- SET TASKS
**1.** Please repeat everything from "Hi there, it's" down to "a student's level." in the episode on text complexity, word for word.
**2.** Carry on the episode about text complexity from its last sentence.

- SELECTED EXCERPT
=======
S6 E23 - Text Complexity: It’s About So Much More Than Levels

Hi there, it's Jocelyn here, and today we're diving into a topic that is going to make it so much easier for you to make instructional decisions when choosing rich texts. We're talking today about text complexity, and trust me, it's way more nuanced than simply finding a text at a student's level.
Comprehension Instruction is Not a Checklist
For so many years, comprehension work was about teaching strategies, with the belief that once we're taught a strategy, students would apply it to any text. We now know that comprehension instruction is not a checklist of strategies we tick off. It's not about mechanically applying things like making connections and summarising and hoping for the best. Comprehension is built as we teach morphology, vocabulary, syntax, text structure, language features, and genre elements. When we read, we put all of this together to help not just get what the text is saying, but to look beyond the surface-level words and go to the deeper understandings.
More and more of us are becoming aware of the limitations of levelling for our text level work. We know that finding a level for the student and matching a book to them isn't the best way to go about building their reading skills. Research is consistently clear on that point. But other than use a complex text at grade level, there isn't much guidance out there to help us make important decisions about which text to use. This episode is going to give you some starting information to change that.
=======
- DATA SECTION
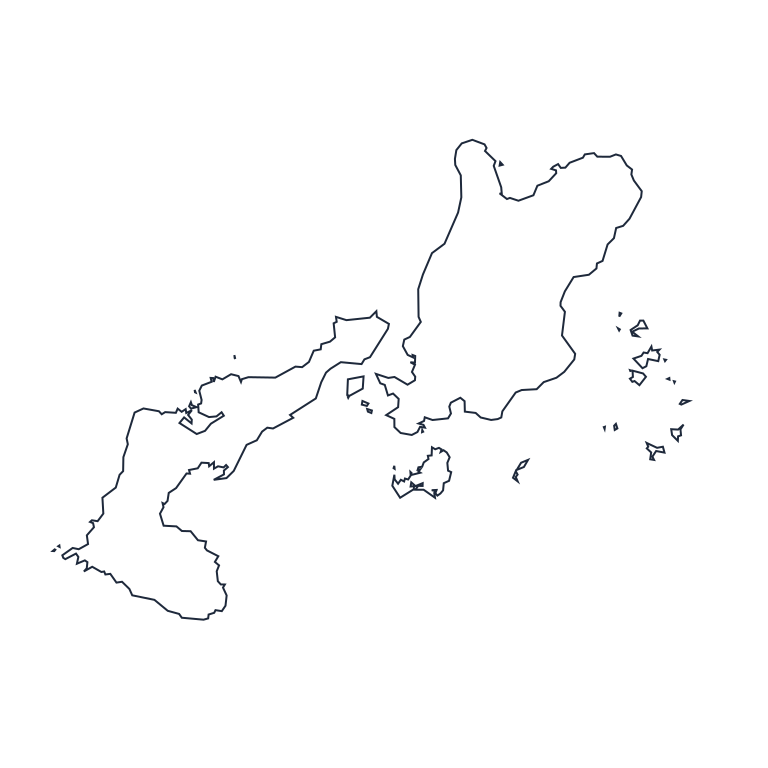 the district of Esa'ala District, Milne Bay, Papua New Guinea, rotated 98°
{"feature_id": "67681753B65258827036221", "entity_name": "Esa'ala District", "entity_type": "district", "adm_level": 2, "iso_a3": "PNG", "parent_name": "Papua New Guinea", "parent_adm1": "Milne Bay", "projection": "mercator", "projection_center": [150.879, -9.618], "detail": "fine", "context": "isolated", "style": "outline", "palette": "slate", "viewbox_px": 768, "rotation_deg": 98, "n_neighbors": 0, "source": "geoboundaries", "source_scale": "gbopen_adm2", "svg_char_len": 6176}
<svg xmlns="http://www.w3.org/2000/svg" viewBox="0 0 768 768"><g transform="rotate(98 384 384)"><path d="M163.1,155.4L157.2,155.6L147.7,164.9L142.1,168.2L137.1,168.2L133.8,174.0L125.2,181.0L124.4,186.3L127.5,191.8L129.2,204.4L126.1,208.2L128.7,217.1L132.2,218.5L139.1,231.0L144.5,234.5L145.4,239.0L142.0,242.2L145.3,246.7L147.7,248.4L148.5,243.4L151.3,242.8L160.3,249.1L166.3,259.7L176.3,262.3L183.8,276.4L182.2,285.2L183.7,288.0L179.1,296.1L179.4,293.8L172.9,295.3L152.7,305.7L147.8,304.6L139.2,316.4L136.0,315.3L132.7,317.8L129.9,330.5L134.9,340.5L142.3,344.9L151.2,345.1L157.2,343.9L166.7,337.0L188.4,333.4L203.9,334.5L236.7,343.6L247.7,354.7L270.2,360.7L285.4,363.3L312.7,359.1L317.4,356.2L333.8,364.9L337.2,370.1L343.9,370.6L351.9,364.6L353.6,359.0L351.3,359.7L351.9,357.0L358.5,356.3L358.8,360.9L360.6,356.0L368.2,358.0L372.4,354.1L376.0,353.9L381.4,360.6L375.6,374.6L377.4,380.6L375.1,393.4L383.8,387.8L384.8,383.1L394.8,378.5L392.2,373.7L396.7,367.4L405.0,366.8L414.5,377.5L417.1,368.9L425.2,367.7L430.2,360.7L430.6,349.4L426.9,344.2L421.4,342.3L421.5,337.4L419.0,339.2L418.3,344.2L415.0,339.2L411.3,339.0L412.9,330.9L409.1,315.8L403.9,313.6L397.3,316.2L393.2,315.2L387.0,306.5L389.8,301.8L400.1,300.1L399.9,289.2L403.7,283.6L404.7,272.9L402.9,266.5L400.8,263.2L394.6,263.0L374.1,252.4L370.8,246.8L367.9,232.1L359.9,226.1L353.8,214.1L346.9,207.2L333.2,199.0L327.5,198.9L311.2,214.5L287.3,214.9L282.0,220.1L278.4,220.5L267.1,217.8L251.7,211.1L247.3,196.3L240.0,189.7L235.0,189.9L231.7,184.7L214.7,182.0L207.6,176.6L197.2,175.8L194.1,169.2L186.2,163.9L163.1,155.4ZM323.8,387.5L318.5,400.4L313.0,401.7L320.3,407.2L326.0,430.1L324.2,440.9L329.0,439.5L330.9,442.3L344.6,438.9L349.6,443.4L353.3,451.6L358.5,451.5L360.8,458.2L372.6,461.4L378.7,467.4L379.1,474.1L392.8,492.5L396.1,519.2L399.0,525.4L401.9,525.9L396.4,529.2L395.6,536.8L401.9,544.7L400.2,551.8L405.6,552.8L401.9,554.0L402.1,556.5L405.8,555.0L410.9,564.2L416.4,566.0L425.2,562.4L428.7,562.4L430.2,565.2L437.8,563.6L441.1,552.7L439.4,545.4L434.6,540.9L437.7,538.2L447.4,549.9L455.3,554.7L459.6,562.5L451.1,581.1L444.9,577.3L449.8,569.1L446.0,569.4L441.9,573.7L436.7,570.6L440.2,575.8L436.5,576.9L439.7,580.5L437.1,584.9L441.5,586.1L442.3,596.8L444.9,599.9L442.3,603.1L441.7,618.8L447.0,627.0L473.7,631.3L479.3,629.3L492.7,631.9L506.6,630.2L510.7,633.2L523.9,635.2L535.8,647.0L551.4,643.9L559.7,648.5L559.6,654.3L561.5,655.9L562.3,652.7L566.2,651.3L575.2,657.2L583.7,654.8L590.1,663.3L589.7,669.5L598.4,678.7L600.8,677.4L601.8,675.2L594.8,665.4L597.8,662.6L604.7,663.1L600.3,655.7L601.7,652.9L607.9,652.7L611.4,655.1L605.6,647.5L609.5,637.7L608.6,635.0L611.4,633.4L610.1,628.6L617.9,621.3L616.3,615.9L622.4,607.6L628.3,603.9L629.7,581.3L638.7,566.6L640.2,554.9L643.6,551.7L642.5,529.9L640.6,525.5L636.7,525.6L634.2,520.3L631.4,519.4L631.5,513.0L625.6,510.1L615.3,510.4L608.0,515.1L604.7,513.7L605.2,517.7L602.4,521.1L592.7,523.6L586.6,522.1L583.7,526.7L577.6,524.1L573.4,536.2L571.1,538.6L564.7,538.3L564.6,546.5L556.7,555.0L557.7,563.7L553.9,569.7L555.0,582.5L543.6,587.8L536.7,585.2L532.7,586.7L533.4,584.6L529.9,582.1L521.8,582.0L516.0,575.4L500.1,567.1L499.8,563.6L496.3,565.1L493.4,556.7L487.3,553.8L486.7,546.6L489.8,545.7L485.1,541.5L491.5,540.6L488.6,536.9L488.9,531.2L486.2,529.1L488.0,527.0L492.0,530.5L495.8,529.9L502.6,539.3L499.1,526.9L491.0,520.7L463.4,511.6L457.4,502.1L448.1,498.1L443.5,493.5L443.5,487.7L430.1,469.2L427.7,472.7L407.8,449.5L391.0,446.4L380.8,443.0L376.3,439.1L368.4,429.8L367.4,409.0L362.3,406.8L359.4,401.6L328.8,387.8L323.8,387.5ZM470.8,306.1L461.9,305.2L460.9,308.5L453.3,310.3L447.4,308.8L443.1,312.3L441.3,315.8L443.4,318.4L440.8,317.9L439.6,320.7L441.5,324.2L440.0,327.7L448.1,326.9L449.0,330.6L452.1,329.5L456.1,333.7L460.6,334.7L461.7,338.3L464.3,338.7L463.4,336.2L466.0,337.6L466.8,335.7L470.4,344.6L475.2,346.8L474.7,350.1L477.7,350.5L476.5,354.0L480.8,356.2L476.9,360.2L472.4,361.1L483.6,361.6L494.4,352.2L484.0,339.8L481.0,340.1L481.8,343.4L477.6,343.3L480.7,338.6L476.8,331.9L479.6,331.6L480.1,336.0L484.3,338.2L483.2,330.0L489.5,317.7L484.9,319.1L482.9,317.8L482.5,322.0L481.6,317.2L485.0,317.9L487.1,315.6L484.6,312.9L481.1,310.7L473.9,311.0L470.8,306.1ZM323.2,115.6L316.7,115.1L314.2,117.9L311.6,116.0L313.5,123.1L309.7,124.4L316.8,127.3L316.7,131.3L320.3,133.0L324.1,140.5L332.4,130.2L329.9,126.7L322.5,126.0L323.2,115.6ZM391.5,404.4L379.3,405.3L384.4,420.4L400.0,418.9L400.5,416.5L391.5,404.4ZM347.3,138.4L346.2,136.3L349.6,130.9L340.4,125.6L337.5,128.9L336.2,139.7L342.4,138.5L344.5,141.2L347.3,138.4ZM418.6,108.1L412.5,105.2L412.9,96.7L407.3,99.1L409.2,104.7L405.8,115.7L409.3,113.6L411.2,114.8L414.6,109.9L421.5,109.9L421.6,106.0L418.6,108.1ZM387.7,84.1L382.5,81.7L388.2,86.4L388.8,93.3L394.5,91.6L399.4,85.1L394.9,85.5L393.5,82.7L387.7,84.1ZM293.5,139.2L292.3,130.9L285.1,136.0L285.6,139.3L290.5,140.9L296.2,147.3L301.5,144.6L301.5,138.9L297.7,145.5L293.5,139.2ZM450.6,240.6L446.7,233.9L439.1,230.8L442.9,237.3L450.6,240.6ZM458.9,243.2L461.8,238.1L457.7,240.6L455.1,239.1L452.0,241.4L458.9,243.2ZM435.2,571.7L433.0,566.4L431.7,571.3L428.9,572.7L433.2,573.9L435.2,571.7ZM407.5,403.1L408.1,397.9L405.5,396.7L403.8,403.0L407.5,403.1ZM362.5,88.3L363.0,86.7L358.3,79.2L358.3,86.2L362.5,88.3ZM397.4,149.1L395.5,146.7L391.2,148.8L393.3,150.3L397.4,149.1ZM411.1,397.2L413.6,396.1L414.5,392.5L411.9,392.3L411.1,397.2ZM151.6,299.9L150.4,297.0L148.1,299.8L151.6,299.9ZM280.7,160.6L284.5,160.4L281.1,158.9L280.7,160.6ZM376.2,536.2L379.1,535.5L379.8,534.8L376.2,536.2ZM463.6,362.4L466.0,362.8L466.5,361.7L463.6,362.4ZM296.3,160.0L298.3,158.6L297.1,158.1L296.3,160.0ZM396.1,160.3L397.8,159.3L395.6,159.3L396.1,160.3ZM339.5,104.0L340.0,101.9L338.4,102.3L339.5,104.0ZM320.7,109.8L322.2,108.9L320.8,108.1L320.7,109.8ZM595.5,688.8L595.4,687.3L593.9,686.4L593.6,687.1L595.5,688.8ZM467.4,345.6L469.7,345.1L468.3,344.4L467.4,345.6ZM416.2,570.7L418.5,570.0L418.7,569.3L416.2,570.7ZM424.3,339.7L426.4,339.6L425.8,338.6L424.3,339.7ZM336.1,142.3L337.6,141.5L336.2,141.8L336.1,142.3ZM590.0,684.0L590.5,682.6L589.1,683.0L590.0,684.0ZM401.2,418.4L402.7,417.5L401.9,417.2L401.2,418.4ZM340.9,97.3L342.2,96.6L341.0,96.2L340.9,97.3Z" fill="none" stroke="#1e293b" stroke-width="2"/></g></svg>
=======
- RESPONSES PER TASK
**1.**
Hi there, it's Jocelyn here, and today we're diving into a topic that is going to make it so much easier for you to make instructional decisions when choosing rich texts. We're talking today about text complexity, and trust me, it's way more nuanced than simply finding a text at a student's level.

**2.**
The Five Plagues of the Reader
You might be familiar with the idea of the five plagues of the reader from Reading Reconsidered. This is five ideas, five features of text that can make it tricky for kids to read. The five plagues are: archaic language, nonlinear time sequences, narrative complexity such as multiple perspectives, figurative and symbolic texts, and resistant texts. But today we're going to dig a little deeper and explore text complexity from a couple of different angles.
Two Things to Consider
Before we get to that, we need to chat about cognitive load, that mental energy that students expend when they're reading and they're learning. Managing cognitive load is not just about simple understanding, it's about finding the sweet spot of challenge that promotes learning without overwhelming working memory. A simple way to think of this is that we're looking for that Goldilocks spot. We want the learning to be not too easy and not too hard. We need it to be just right.
Let's also clarify what I mean when I'm talking about text difficulty. I'm not talking in this instance about decoding. I'm talking about the ability to be able to understand what's happening in a text and focus on the meaning of the thing we're reading. You will have students in your Year 3 to 8 classrooms who struggle with decoding, but can absolutely engage deeply with characters, events, and themes in an age-appropriate text. We shouldn't be denying students access to those age-appropriate texts in that literature and language element of instruction. Yes, we might need to support decoding and fluency practice with adjusted text, but when it comes to developing the top of the reading rope, it's about language development.
Four Patterns
When we look at reading experiences, there's four typical patterns that a lesson can fall into or reflect. The first one is that the complexity of the text is just too high for the students. They're completely overwhelmed. They're struggling with decoding or they're experiencing no meaningful comprehension because all of the bits of the text are just too hard, and this leads to a high level of frustration. It also leads to shallow reading and a poor learning experience. The intrinsic load of the lesson, and of the task in this case, is simply too high for the students to be able to engage.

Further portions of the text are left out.